I think you mean fallible.

It's also a bit weird to "disclose use of LLMs". It rubs me wrong, the same way parents breathlessly talking about "screen time" rubbed me wrong: it's too general, and with such a broad brush, it's going to sweep up a bunch of perfectly fine usage with a bunch of dubious usage. On the flip side, if folks do start disclosing all the time, it's going to turn into a Prop 65 warnings in CA, where everything says it has lead in it, so folks pretty much ignore it and move on.

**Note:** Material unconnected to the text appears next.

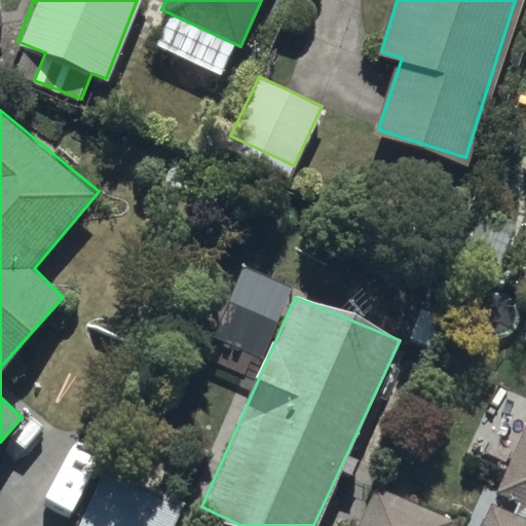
[(492,502),(481,525),(525,525),(525,429),(500,488),(521,501),(514,512),(492,502)]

If the report's conclusions and reasoning lean on LLMs, or if the data processing itself was done with LLMs, that would be interesting, and I wouldn't treat it as some sort of disclosure, but rather discuss it under methodology. Using LLMs to polish the language a bit after writing an initial draft with key findings? Much less interesting.

I realize this is now a religious issue, and some folks are allergic to anything that touched an LLM. I just don't think that perspective is going to end up having a good shelf life.

▲

kostaj 2 hours ago | parent | prev [-]

It's an omission on my side. Will add in the next version.

	▲	embedding-shape 2 hours ago \| parent \| next [-]
		I think you might be able to edit the website to add this, even if you aren't willing to make the report a bit more honest up front. I'm sure you realize that this website/article will now be sent around to a lot of people, many who don't realize exactly how this was written, because they don't read HN comments, they only skim the page contents, and I think most would (incorrectly) assume a report about infallible LLMs to not be written by LLMs, especially when the authors are the same ones who made the report itself.
	▲	aaron695 an hour ago \| parent \| prev [-]
		[dead]

▲

Aurornis an hour ago | parent | prev [-]

> LLMs helped with the report drafting. Everything was human reviewed before publishing.

This is becoming the classic way of admitting an LLM wrote it.

Leaving that out of the report validated the complaint above.